# Supplied entries
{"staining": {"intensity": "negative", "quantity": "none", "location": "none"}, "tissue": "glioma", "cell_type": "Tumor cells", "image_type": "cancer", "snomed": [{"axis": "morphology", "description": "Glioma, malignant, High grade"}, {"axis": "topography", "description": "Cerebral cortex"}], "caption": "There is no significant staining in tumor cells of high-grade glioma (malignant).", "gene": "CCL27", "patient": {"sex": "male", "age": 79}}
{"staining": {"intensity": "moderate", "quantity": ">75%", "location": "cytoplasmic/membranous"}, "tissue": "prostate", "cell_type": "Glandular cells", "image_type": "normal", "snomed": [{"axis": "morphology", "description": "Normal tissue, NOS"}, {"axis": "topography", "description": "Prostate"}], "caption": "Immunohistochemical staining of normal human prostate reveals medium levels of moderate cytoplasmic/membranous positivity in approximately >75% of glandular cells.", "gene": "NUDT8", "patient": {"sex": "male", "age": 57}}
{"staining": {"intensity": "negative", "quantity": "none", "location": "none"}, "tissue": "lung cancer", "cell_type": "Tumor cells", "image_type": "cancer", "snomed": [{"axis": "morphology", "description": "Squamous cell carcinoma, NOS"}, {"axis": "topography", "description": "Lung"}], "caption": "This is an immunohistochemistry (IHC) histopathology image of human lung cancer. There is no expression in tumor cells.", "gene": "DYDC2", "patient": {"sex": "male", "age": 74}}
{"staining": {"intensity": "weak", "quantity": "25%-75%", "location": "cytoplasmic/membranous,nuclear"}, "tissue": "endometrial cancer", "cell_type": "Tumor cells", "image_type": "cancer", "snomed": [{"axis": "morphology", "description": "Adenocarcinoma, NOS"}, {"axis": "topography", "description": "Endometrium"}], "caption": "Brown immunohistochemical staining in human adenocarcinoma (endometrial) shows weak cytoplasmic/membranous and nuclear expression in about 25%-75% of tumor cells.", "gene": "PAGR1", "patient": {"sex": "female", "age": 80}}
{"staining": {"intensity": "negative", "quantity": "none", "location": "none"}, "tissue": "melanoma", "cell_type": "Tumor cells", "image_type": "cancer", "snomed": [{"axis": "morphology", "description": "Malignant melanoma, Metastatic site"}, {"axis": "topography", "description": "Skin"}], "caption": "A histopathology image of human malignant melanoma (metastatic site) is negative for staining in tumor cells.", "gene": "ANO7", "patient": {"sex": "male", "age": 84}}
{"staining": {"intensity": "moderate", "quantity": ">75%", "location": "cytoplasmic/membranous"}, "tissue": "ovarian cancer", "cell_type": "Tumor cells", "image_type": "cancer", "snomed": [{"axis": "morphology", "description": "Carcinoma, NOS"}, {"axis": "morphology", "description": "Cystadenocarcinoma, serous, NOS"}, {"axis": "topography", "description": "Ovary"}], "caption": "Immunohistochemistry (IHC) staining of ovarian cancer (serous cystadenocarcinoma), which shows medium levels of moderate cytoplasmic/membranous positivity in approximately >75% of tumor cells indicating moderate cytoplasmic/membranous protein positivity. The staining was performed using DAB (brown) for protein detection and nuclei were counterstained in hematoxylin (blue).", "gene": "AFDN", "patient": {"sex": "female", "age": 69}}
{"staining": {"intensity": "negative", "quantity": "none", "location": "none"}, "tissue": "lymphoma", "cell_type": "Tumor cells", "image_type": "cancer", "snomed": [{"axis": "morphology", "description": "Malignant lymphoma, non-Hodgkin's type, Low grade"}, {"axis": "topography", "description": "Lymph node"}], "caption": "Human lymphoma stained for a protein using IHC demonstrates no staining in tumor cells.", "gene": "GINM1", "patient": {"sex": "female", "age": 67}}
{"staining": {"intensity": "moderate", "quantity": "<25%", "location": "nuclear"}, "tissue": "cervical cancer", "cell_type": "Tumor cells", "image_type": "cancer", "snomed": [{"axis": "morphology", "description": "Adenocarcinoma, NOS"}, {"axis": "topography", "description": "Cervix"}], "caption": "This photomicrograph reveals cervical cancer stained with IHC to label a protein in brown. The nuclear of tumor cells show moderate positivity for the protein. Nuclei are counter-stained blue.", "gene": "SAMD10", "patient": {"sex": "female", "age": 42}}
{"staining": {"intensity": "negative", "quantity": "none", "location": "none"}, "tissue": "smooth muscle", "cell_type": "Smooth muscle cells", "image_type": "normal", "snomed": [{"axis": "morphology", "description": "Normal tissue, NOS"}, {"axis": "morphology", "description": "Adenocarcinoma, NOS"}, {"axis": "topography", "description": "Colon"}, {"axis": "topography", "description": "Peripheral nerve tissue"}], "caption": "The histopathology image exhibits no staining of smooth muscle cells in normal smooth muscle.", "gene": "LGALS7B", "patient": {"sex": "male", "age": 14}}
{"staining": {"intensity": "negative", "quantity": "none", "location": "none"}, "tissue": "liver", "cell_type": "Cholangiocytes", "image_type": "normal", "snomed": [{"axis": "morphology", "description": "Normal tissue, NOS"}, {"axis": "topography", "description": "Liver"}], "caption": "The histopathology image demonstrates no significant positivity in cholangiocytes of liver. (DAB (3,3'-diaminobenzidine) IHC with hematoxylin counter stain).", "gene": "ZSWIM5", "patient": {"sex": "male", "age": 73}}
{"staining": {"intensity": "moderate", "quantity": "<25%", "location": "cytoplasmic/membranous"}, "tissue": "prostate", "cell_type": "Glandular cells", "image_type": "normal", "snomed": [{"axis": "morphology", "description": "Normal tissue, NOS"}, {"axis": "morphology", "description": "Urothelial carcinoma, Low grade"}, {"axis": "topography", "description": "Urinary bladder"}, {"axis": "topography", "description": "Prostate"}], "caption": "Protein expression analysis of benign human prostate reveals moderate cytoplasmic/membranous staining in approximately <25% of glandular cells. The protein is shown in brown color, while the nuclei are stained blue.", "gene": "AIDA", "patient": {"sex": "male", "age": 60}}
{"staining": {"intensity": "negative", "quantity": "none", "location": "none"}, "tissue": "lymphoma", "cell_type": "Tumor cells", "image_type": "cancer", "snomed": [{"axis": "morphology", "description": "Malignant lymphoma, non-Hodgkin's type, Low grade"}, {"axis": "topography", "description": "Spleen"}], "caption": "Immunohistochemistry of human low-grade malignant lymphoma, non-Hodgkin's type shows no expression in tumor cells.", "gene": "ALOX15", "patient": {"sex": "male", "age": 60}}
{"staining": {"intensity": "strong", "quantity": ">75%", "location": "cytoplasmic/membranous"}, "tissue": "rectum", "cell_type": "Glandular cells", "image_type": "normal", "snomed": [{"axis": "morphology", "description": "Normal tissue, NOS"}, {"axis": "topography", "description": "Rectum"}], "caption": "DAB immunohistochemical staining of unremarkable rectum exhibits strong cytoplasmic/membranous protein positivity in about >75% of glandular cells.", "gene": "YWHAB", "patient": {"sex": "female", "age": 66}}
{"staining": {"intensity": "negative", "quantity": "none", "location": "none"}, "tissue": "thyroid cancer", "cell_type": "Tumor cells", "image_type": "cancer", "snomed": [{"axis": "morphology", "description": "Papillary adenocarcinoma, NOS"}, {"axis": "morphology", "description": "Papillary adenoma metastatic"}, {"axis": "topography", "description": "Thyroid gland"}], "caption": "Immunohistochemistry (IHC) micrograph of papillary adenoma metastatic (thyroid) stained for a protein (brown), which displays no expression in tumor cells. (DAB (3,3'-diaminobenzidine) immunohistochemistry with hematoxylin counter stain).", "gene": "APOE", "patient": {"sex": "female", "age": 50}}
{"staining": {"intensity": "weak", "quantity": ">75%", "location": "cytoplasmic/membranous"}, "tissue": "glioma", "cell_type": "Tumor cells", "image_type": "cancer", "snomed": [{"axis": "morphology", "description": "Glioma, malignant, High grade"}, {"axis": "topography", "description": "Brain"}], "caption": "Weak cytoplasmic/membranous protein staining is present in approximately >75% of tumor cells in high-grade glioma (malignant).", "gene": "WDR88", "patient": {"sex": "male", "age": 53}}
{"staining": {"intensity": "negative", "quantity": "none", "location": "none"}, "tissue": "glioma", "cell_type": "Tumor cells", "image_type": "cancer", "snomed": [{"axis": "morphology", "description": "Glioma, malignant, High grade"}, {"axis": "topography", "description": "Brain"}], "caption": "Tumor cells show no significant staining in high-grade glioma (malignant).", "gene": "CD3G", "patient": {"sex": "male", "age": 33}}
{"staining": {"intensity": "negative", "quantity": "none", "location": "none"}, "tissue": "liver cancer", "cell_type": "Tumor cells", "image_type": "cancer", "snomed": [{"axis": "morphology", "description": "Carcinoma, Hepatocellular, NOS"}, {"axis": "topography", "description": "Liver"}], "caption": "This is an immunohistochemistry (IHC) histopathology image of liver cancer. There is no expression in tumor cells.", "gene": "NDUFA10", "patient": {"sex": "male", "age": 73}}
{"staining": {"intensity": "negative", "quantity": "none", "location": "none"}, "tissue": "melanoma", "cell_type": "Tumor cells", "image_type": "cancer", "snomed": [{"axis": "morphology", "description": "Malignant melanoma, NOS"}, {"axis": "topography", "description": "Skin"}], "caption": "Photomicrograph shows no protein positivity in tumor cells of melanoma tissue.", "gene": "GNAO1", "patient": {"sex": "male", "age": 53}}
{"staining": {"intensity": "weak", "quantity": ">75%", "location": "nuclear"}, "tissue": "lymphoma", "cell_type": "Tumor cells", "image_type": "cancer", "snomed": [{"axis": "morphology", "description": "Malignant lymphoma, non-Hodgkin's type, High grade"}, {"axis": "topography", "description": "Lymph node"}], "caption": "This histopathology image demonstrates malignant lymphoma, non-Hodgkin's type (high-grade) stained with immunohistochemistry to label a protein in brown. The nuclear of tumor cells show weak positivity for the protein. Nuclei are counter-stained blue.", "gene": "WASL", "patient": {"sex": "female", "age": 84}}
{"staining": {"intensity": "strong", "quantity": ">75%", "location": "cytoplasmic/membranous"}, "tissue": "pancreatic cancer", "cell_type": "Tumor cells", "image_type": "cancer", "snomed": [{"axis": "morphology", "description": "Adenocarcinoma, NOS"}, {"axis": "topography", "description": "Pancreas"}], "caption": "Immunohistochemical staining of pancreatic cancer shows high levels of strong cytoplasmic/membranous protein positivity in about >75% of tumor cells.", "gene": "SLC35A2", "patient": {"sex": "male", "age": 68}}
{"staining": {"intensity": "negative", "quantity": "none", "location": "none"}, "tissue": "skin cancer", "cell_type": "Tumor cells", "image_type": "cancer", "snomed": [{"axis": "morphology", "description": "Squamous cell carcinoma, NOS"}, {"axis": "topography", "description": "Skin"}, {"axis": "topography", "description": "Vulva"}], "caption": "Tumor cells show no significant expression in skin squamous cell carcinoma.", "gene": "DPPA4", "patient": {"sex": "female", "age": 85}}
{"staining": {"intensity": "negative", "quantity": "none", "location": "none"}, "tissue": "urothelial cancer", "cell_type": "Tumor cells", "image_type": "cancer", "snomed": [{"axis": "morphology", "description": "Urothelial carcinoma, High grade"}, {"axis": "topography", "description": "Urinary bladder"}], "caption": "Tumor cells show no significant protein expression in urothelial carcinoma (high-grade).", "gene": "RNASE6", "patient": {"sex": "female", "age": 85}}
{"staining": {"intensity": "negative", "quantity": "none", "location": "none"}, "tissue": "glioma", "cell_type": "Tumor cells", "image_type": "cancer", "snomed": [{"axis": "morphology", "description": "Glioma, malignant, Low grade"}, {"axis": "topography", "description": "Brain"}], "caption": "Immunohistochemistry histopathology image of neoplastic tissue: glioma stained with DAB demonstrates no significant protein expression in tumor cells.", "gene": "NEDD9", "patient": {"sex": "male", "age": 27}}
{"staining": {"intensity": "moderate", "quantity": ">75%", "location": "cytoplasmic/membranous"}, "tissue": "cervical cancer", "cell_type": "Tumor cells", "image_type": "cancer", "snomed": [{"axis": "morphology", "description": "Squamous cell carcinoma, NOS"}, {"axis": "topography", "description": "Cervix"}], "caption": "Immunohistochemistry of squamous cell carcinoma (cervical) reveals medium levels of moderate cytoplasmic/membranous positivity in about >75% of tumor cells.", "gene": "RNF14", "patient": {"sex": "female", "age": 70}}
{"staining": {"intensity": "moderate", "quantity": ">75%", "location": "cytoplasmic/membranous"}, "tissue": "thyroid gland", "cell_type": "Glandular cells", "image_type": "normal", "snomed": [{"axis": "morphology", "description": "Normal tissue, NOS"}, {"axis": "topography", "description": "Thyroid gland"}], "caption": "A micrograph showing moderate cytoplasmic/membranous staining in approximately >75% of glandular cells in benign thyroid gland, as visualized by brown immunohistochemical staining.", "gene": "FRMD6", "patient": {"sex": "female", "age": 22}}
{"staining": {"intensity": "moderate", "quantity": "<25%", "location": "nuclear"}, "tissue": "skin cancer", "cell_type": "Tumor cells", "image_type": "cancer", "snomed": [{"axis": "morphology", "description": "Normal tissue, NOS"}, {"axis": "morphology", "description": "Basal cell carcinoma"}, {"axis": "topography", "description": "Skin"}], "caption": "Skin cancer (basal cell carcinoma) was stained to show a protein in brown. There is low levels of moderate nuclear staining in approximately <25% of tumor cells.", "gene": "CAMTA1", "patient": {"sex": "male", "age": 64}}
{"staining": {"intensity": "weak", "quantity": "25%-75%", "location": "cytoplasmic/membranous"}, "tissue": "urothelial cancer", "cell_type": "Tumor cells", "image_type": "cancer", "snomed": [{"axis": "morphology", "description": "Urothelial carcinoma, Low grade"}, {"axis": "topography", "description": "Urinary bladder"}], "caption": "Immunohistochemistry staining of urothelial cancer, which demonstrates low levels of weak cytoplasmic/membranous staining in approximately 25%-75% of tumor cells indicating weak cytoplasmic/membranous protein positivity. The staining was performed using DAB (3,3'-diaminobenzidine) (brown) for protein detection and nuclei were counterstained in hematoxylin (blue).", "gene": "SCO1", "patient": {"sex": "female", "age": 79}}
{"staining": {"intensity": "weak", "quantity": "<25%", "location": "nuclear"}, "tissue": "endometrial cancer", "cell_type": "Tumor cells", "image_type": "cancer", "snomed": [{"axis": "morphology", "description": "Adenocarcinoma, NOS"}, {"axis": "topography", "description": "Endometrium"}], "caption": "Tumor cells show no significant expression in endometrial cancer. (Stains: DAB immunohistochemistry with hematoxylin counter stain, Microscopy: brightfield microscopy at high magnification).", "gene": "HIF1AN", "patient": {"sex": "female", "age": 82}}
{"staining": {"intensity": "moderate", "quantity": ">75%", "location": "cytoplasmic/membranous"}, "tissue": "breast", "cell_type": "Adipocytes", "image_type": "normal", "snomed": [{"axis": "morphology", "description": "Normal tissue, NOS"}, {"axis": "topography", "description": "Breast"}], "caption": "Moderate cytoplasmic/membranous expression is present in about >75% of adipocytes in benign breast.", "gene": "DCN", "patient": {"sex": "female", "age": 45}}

# What needs to be done
Going through the material above, tally each line holding the word "There", then give the total and nothing else.

# Response to the exercise
4